Perspectives pour la liberté religieuse
Au cours de la période faisant l’objet du présent rapport, certaines évolutions positives ont été notées au Pakistan, dont l’adoption du Programme d’instruction religieuse de 2023 (REC), la résolution de l’Assemblée nationale du 23 juin 2024 condamnant le lynchage par la foule, et la Loi sur le mariage chrétien (amendement) de 2024. Ces mesures représentent des progrès réguliers vers une plus grande inclusion et protection juridique pour les minorités religieuses.
Cependant, la discrimination structurelle persistante et une culture d’impunité continuent de miner la liberté religieuse – ce qui équivaut souvent à de la persécution. Ce qui est particulièrement inquiétant, c’est la montée des accusations de blasphème, dont beaucoup semblent fabriquées de toutes pièces et de plus en plus liées aux réseaux sociaux, ainsi que les violences collectives qui suivent fréquemment de telles allégations.
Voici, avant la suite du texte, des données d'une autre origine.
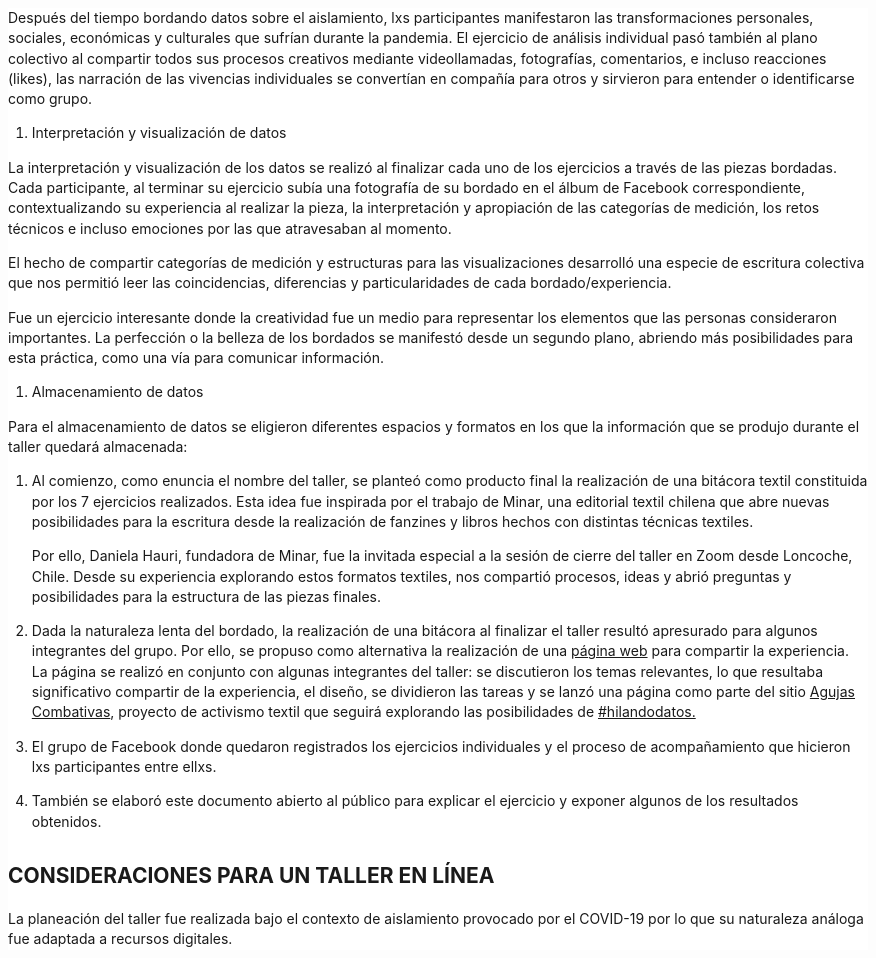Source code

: Después del tiempo bordando datos sobre el aislamiento, lxs participantes manifestaron las transformaciones personales, sociales, económicas y culturales que sufrían durante la pandemia. El ejercicio de análisis individual pasó también al plano colectivo al compartir todos sus procesos creativos mediante videollamadas, fotografías, comentarios, e incluso reacciones \(likes\), las narración de las vivencias individuales se convertían en compañía para otros y sirvieron para entender o identificarse como grupo.

1. Interpretación y visualización de datos

La interpretación y visualización de los datos se realizó al finalizar cada uno de los ejercicios a través de las piezas bordadas. Cada participante, al terminar su ejercicio subía una fotografía de su bordado en el álbum de Facebook correspondiente, contextualizando su experiencia al realizar la pieza, la interpretación y apropiación de las categorías de medición, los retos técnicos e incluso emociones por las que atravesaban al momento.

El hecho de compartir categorías de medición y estructuras para las visualizaciones desarrolló una especie de escritura colectiva que nos permitió leer las coincidencias, diferencias y particularidades de cada bordado/experiencia.

Fue un ejercicio interesante donde la creatividad fue un medio para representar los elementos que las personas consideraron importantes. La perfección o la belleza de los bordados se manifestó desde un segundo plano, abriendo más posibilidades para esta práctica, como una vía para comunicar información.

1. Almacenamiento de datos

Para el almacenamiento de datos se eligieron diferentes espacios y formatos en los que la información que se produjo durante el taller quedará almacenada:

1. Al comienzo, como enuncia el nombre del taller, se planteó como producto final la realización de una bitácora textil constituida por los 7 ejercicios realizados. Esta idea fue inspirada por el trabajo de Minar, una editorial textil chilena que abre nuevas posibilidades para la escritura desde la realización de fanzines y libros hechos con distintas técnicas textiles.

   Por ello, Daniela Hauri, fundadora de Minar, fue la invitada especial a la sesión de cierre del taller en Zoom desde Loncoche, Chile. Desde su experiencia explorando estos formatos textiles, nos compartió procesos, ideas y abrió preguntas y posibilidades para la estructura de las piezas finales.

2. Dada la naturaleza lenta del bordado, la realización de una bitácora al finalizar el taller resultó apresurado para algunos integrantes del grupo. Por ello, se propuso como alternativa la realización de una [página web](https://agujascombativas.hotglue.me/bitacora-cuarentena) para compartir la experiencia. La página se realizó en conjunto con algunas integrantes del taller: se discutieron los temas relevantes, lo que resultaba significativo compartir de la experiencia, el diseño, se dividieron las tareas y se lanzó una página como parte del sitio [Agujas Combativas](https://agujascombativas.hotglue.me/), proyecto de activismo textil que seguirá explorando las posibilidades de [\#hilandodatos.](https://agujascombativas.hotglue.me/hilandodatos)
3. El grupo de Facebook donde quedaron registrados los ejercicios individuales y el proceso de acompañamiento que hicieron lxs participantes entre ellxs.
4. También se elaboró este documento abierto al público para explicar el ejercicio y  exponer algunos de los resultados obtenidos. 

## CONSIDERACIONES PARA UN TALLER EN LÍNEA

La planeación del taller fue realizada bajo el contexto de aislamiento provocado por el COVID-19 por lo que su naturaleza análoga fue adaptada a recursos digitales.
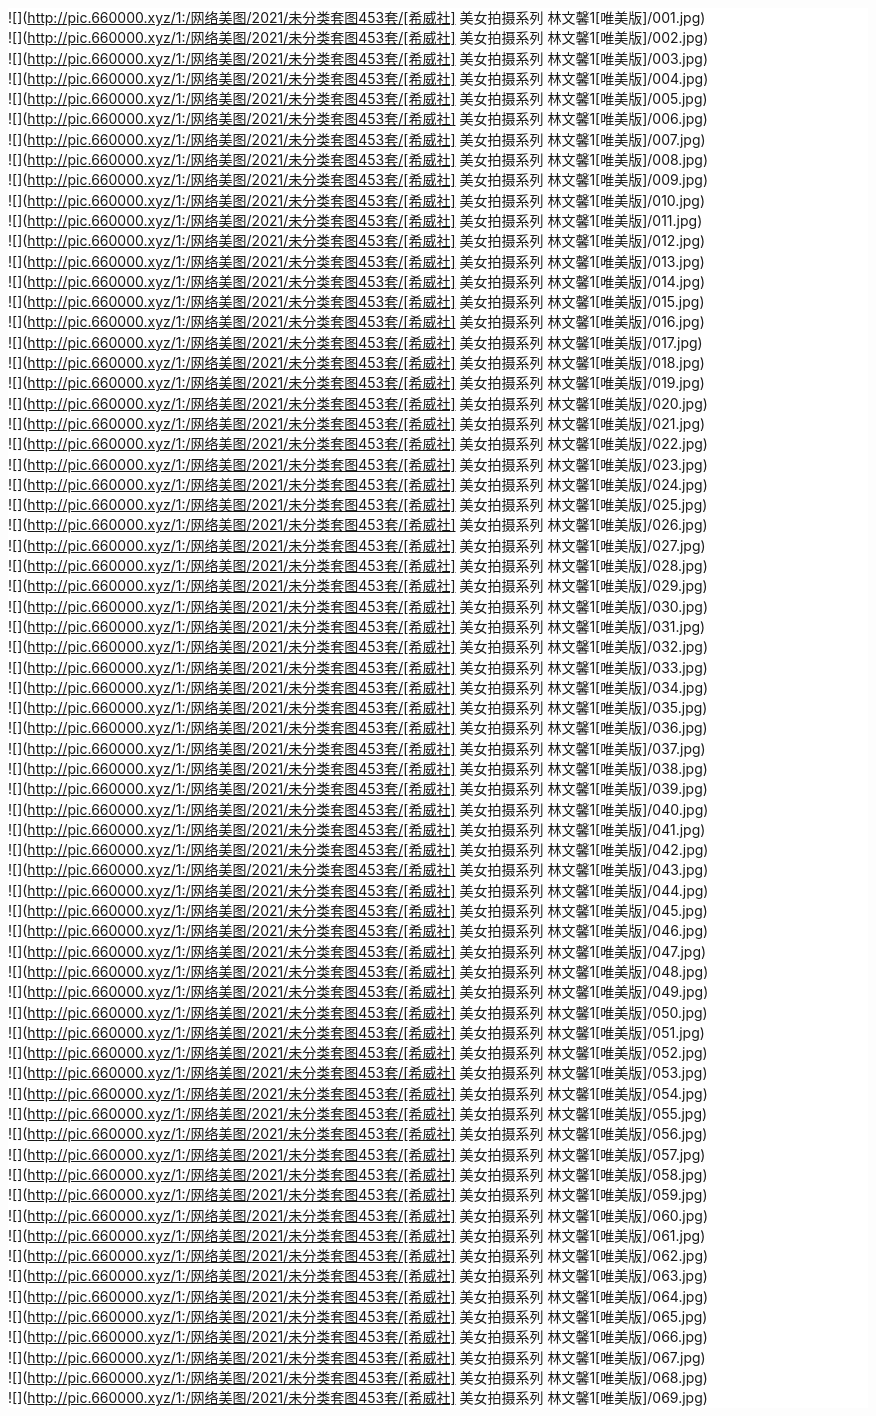  ![](http://pic.660000.xyz/1:/网络美图/2021/未分类套图453套/[希威社] 美女拍摄系列 林文馨1[唯美版]/001.jpg) <br>![](http://pic.660000.xyz/1:/网络美图/2021/未分类套图453套/[希威社] 美女拍摄系列 林文馨1[唯美版]/002.jpg) <br>![](http://pic.660000.xyz/1:/网络美图/2021/未分类套图453套/[希威社] 美女拍摄系列 林文馨1[唯美版]/003.jpg) <br>![](http://pic.660000.xyz/1:/网络美图/2021/未分类套图453套/[希威社] 美女拍摄系列 林文馨1[唯美版]/004.jpg) <br>![](http://pic.660000.xyz/1:/网络美图/2021/未分类套图453套/[希威社] 美女拍摄系列 林文馨1[唯美版]/005.jpg) <br>![](http://pic.660000.xyz/1:/网络美图/2021/未分类套图453套/[希威社] 美女拍摄系列 林文馨1[唯美版]/006.jpg) <br>![](http://pic.660000.xyz/1:/网络美图/2021/未分类套图453套/[希威社] 美女拍摄系列 林文馨1[唯美版]/007.jpg) <br>![](http://pic.660000.xyz/1:/网络美图/2021/未分类套图453套/[希威社] 美女拍摄系列 林文馨1[唯美版]/008.jpg) <br>![](http://pic.660000.xyz/1:/网络美图/2021/未分类套图453套/[希威社] 美女拍摄系列 林文馨1[唯美版]/009.jpg) <br>![](http://pic.660000.xyz/1:/网络美图/2021/未分类套图453套/[希威社] 美女拍摄系列 林文馨1[唯美版]/010.jpg) <br>![](http://pic.660000.xyz/1:/网络美图/2021/未分类套图453套/[希威社] 美女拍摄系列 林文馨1[唯美版]/011.jpg) <br>![](http://pic.660000.xyz/1:/网络美图/2021/未分类套图453套/[希威社] 美女拍摄系列 林文馨1[唯美版]/012.jpg) <br>![](http://pic.660000.xyz/1:/网络美图/2021/未分类套图453套/[希威社] 美女拍摄系列 林文馨1[唯美版]/013.jpg) <br>![](http://pic.660000.xyz/1:/网络美图/2021/未分类套图453套/[希威社] 美女拍摄系列 林文馨1[唯美版]/014.jpg) <br>![](http://pic.660000.xyz/1:/网络美图/2021/未分类套图453套/[希威社] 美女拍摄系列 林文馨1[唯美版]/015.jpg) <br>![](http://pic.660000.xyz/1:/网络美图/2021/未分类套图453套/[希威社] 美女拍摄系列 林文馨1[唯美版]/016.jpg) <br>![](http://pic.660000.xyz/1:/网络美图/2021/未分类套图453套/[希威社] 美女拍摄系列 林文馨1[唯美版]/017.jpg) <br>![](http://pic.660000.xyz/1:/网络美图/2021/未分类套图453套/[希威社] 美女拍摄系列 林文馨1[唯美版]/018.jpg) <br>![](http://pic.660000.xyz/1:/网络美图/2021/未分类套图453套/[希威社] 美女拍摄系列 林文馨1[唯美版]/019.jpg) <br>![](http://pic.660000.xyz/1:/网络美图/2021/未分类套图453套/[希威社] 美女拍摄系列 林文馨1[唯美版]/020.jpg) <br>![](http://pic.660000.xyz/1:/网络美图/2021/未分类套图453套/[希威社] 美女拍摄系列 林文馨1[唯美版]/021.jpg) <br>![](http://pic.660000.xyz/1:/网络美图/2021/未分类套图453套/[希威社] 美女拍摄系列 林文馨1[唯美版]/022.jpg) <br>![](http://pic.660000.xyz/1:/网络美图/2021/未分类套图453套/[希威社] 美女拍摄系列 林文馨1[唯美版]/023.jpg) <br>![](http://pic.660000.xyz/1:/网络美图/2021/未分类套图453套/[希威社] 美女拍摄系列 林文馨1[唯美版]/024.jpg) <br>![](http://pic.660000.xyz/1:/网络美图/2021/未分类套图453套/[希威社] 美女拍摄系列 林文馨1[唯美版]/025.jpg) <br>![](http://pic.660000.xyz/1:/网络美图/2021/未分类套图453套/[希威社] 美女拍摄系列 林文馨1[唯美版]/026.jpg) <br>![](http://pic.660000.xyz/1:/网络美图/2021/未分类套图453套/[希威社] 美女拍摄系列 林文馨1[唯美版]/027.jpg) <br>![](http://pic.660000.xyz/1:/网络美图/2021/未分类套图453套/[希威社] 美女拍摄系列 林文馨1[唯美版]/028.jpg) <br>![](http://pic.660000.xyz/1:/网络美图/2021/未分类套图453套/[希威社] 美女拍摄系列 林文馨1[唯美版]/029.jpg) <br>![](http://pic.660000.xyz/1:/网络美图/2021/未分类套图453套/[希威社] 美女拍摄系列 林文馨1[唯美版]/030.jpg) <br>![](http://pic.660000.xyz/1:/网络美图/2021/未分类套图453套/[希威社] 美女拍摄系列 林文馨1[唯美版]/031.jpg) <br>![](http://pic.660000.xyz/1:/网络美图/2021/未分类套图453套/[希威社] 美女拍摄系列 林文馨1[唯美版]/032.jpg) <br>![](http://pic.660000.xyz/1:/网络美图/2021/未分类套图453套/[希威社] 美女拍摄系列 林文馨1[唯美版]/033.jpg) <br>![](http://pic.660000.xyz/1:/网络美图/2021/未分类套图453套/[希威社] 美女拍摄系列 林文馨1[唯美版]/034.jpg) <br>![](http://pic.660000.xyz/1:/网络美图/2021/未分类套图453套/[希威社] 美女拍摄系列 林文馨1[唯美版]/035.jpg) <br>![](http://pic.660000.xyz/1:/网络美图/2021/未分类套图453套/[希威社] 美女拍摄系列 林文馨1[唯美版]/036.jpg) <br>![](http://pic.660000.xyz/1:/网络美图/2021/未分类套图453套/[希威社] 美女拍摄系列 林文馨1[唯美版]/037.jpg) <br>![](http://pic.660000.xyz/1:/网络美图/2021/未分类套图453套/[希威社] 美女拍摄系列 林文馨1[唯美版]/038.jpg) <br>![](http://pic.660000.xyz/1:/网络美图/2021/未分类套图453套/[希威社] 美女拍摄系列 林文馨1[唯美版]/039.jpg) <br>![](http://pic.660000.xyz/1:/网络美图/2021/未分类套图453套/[希威社] 美女拍摄系列 林文馨1[唯美版]/040.jpg) <br>![](http://pic.660000.xyz/1:/网络美图/2021/未分类套图453套/[希威社] 美女拍摄系列 林文馨1[唯美版]/041.jpg) <br>![](http://pic.660000.xyz/1:/网络美图/2021/未分类套图453套/[希威社] 美女拍摄系列 林文馨1[唯美版]/042.jpg) <br>![](http://pic.660000.xyz/1:/网络美图/2021/未分类套图453套/[希威社] 美女拍摄系列 林文馨1[唯美版]/043.jpg) <br>![](http://pic.660000.xyz/1:/网络美图/2021/未分类套图453套/[希威社] 美女拍摄系列 林文馨1[唯美版]/044.jpg) <br>![](http://pic.660000.xyz/1:/网络美图/2021/未分类套图453套/[希威社] 美女拍摄系列 林文馨1[唯美版]/045.jpg) <br>![](http://pic.660000.xyz/1:/网络美图/2021/未分类套图453套/[希威社] 美女拍摄系列 林文馨1[唯美版]/046.jpg) <br>![](http://pic.660000.xyz/1:/网络美图/2021/未分类套图453套/[希威社] 美女拍摄系列 林文馨1[唯美版]/047.jpg) <br>![](http://pic.660000.xyz/1:/网络美图/2021/未分类套图453套/[希威社] 美女拍摄系列 林文馨1[唯美版]/048.jpg) <br>![](http://pic.660000.xyz/1:/网络美图/2021/未分类套图453套/[希威社] 美女拍摄系列 林文馨1[唯美版]/049.jpg) <br>![](http://pic.660000.xyz/1:/网络美图/2021/未分类套图453套/[希威社] 美女拍摄系列 林文馨1[唯美版]/050.jpg) <br>![](http://pic.660000.xyz/1:/网络美图/2021/未分类套图453套/[希威社] 美女拍摄系列 林文馨1[唯美版]/051.jpg) <br>![](http://pic.660000.xyz/1:/网络美图/2021/未分类套图453套/[希威社] 美女拍摄系列 林文馨1[唯美版]/052.jpg) <br>![](http://pic.660000.xyz/1:/网络美图/2021/未分类套图453套/[希威社] 美女拍摄系列 林文馨1[唯美版]/053.jpg) <br>![](http://pic.660000.xyz/1:/网络美图/2021/未分类套图453套/[希威社] 美女拍摄系列 林文馨1[唯美版]/054.jpg) <br>![](http://pic.660000.xyz/1:/网络美图/2021/未分类套图453套/[希威社] 美女拍摄系列 林文馨1[唯美版]/055.jpg) <br>![](http://pic.660000.xyz/1:/网络美图/2021/未分类套图453套/[希威社] 美女拍摄系列 林文馨1[唯美版]/056.jpg) <br>![](http://pic.660000.xyz/1:/网络美图/2021/未分类套图453套/[希威社] 美女拍摄系列 林文馨1[唯美版]/057.jpg) <br>![](http://pic.660000.xyz/1:/网络美图/2021/未分类套图453套/[希威社] 美女拍摄系列 林文馨1[唯美版]/058.jpg) <br>![](http://pic.660000.xyz/1:/网络美图/2021/未分类套图453套/[希威社] 美女拍摄系列 林文馨1[唯美版]/059.jpg) <br>![](http://pic.660000.xyz/1:/网络美图/2021/未分类套图453套/[希威社] 美女拍摄系列 林文馨1[唯美版]/060.jpg) <br>![](http://pic.660000.xyz/1:/网络美图/2021/未分类套图453套/[希威社] 美女拍摄系列 林文馨1[唯美版]/061.jpg) <br>![](http://pic.660000.xyz/1:/网络美图/2021/未分类套图453套/[希威社] 美女拍摄系列 林文馨1[唯美版]/062.jpg) <br>![](http://pic.660000.xyz/1:/网络美图/2021/未分类套图453套/[希威社] 美女拍摄系列 林文馨1[唯美版]/063.jpg) <br>![](http://pic.660000.xyz/1:/网络美图/2021/未分类套图453套/[希威社] 美女拍摄系列 林文馨1[唯美版]/064.jpg) <br>![](http://pic.660000.xyz/1:/网络美图/2021/未分类套图453套/[希威社] 美女拍摄系列 林文馨1[唯美版]/065.jpg) <br>![](http://pic.660000.xyz/1:/网络美图/2021/未分类套图453套/[希威社] 美女拍摄系列 林文馨1[唯美版]/066.jpg) <br>![](http://pic.660000.xyz/1:/网络美图/2021/未分类套图453套/[希威社] 美女拍摄系列 林文馨1[唯美版]/067.jpg) <br>![](http://pic.660000.xyz/1:/网络美图/2021/未分类套图453套/[希威社] 美女拍摄系列 林文馨1[唯美版]/068.jpg) <br>![](http://pic.660000.xyz/1:/网络美图/2021/未分类套图453套/[希威社] 美女拍摄系列 林文馨1[唯美版]/069.jpg)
Tout aussi inquiétante est l’expansion de la législation sur le blasphème, à travers le projet de loi sur le droit pénal, qui a élargi l’article 298-A du Code pénal pakistanais, renforçant ainsi un cadre juridique propice aux abus.
Ces défis sont aggravés par une profonde instabilité politique et économique et l’influence croissante des groupes extrémistes, exacerbée par le retour au pouvoir des talibans en Afghanistan voisine. En conséquence, les perspectives de liberté religieuse au Pakistan restent négatives – tant pour les communautés minoritaires que pour les membres de la majorité musulmane qui sont également affectés par ces dynamiques.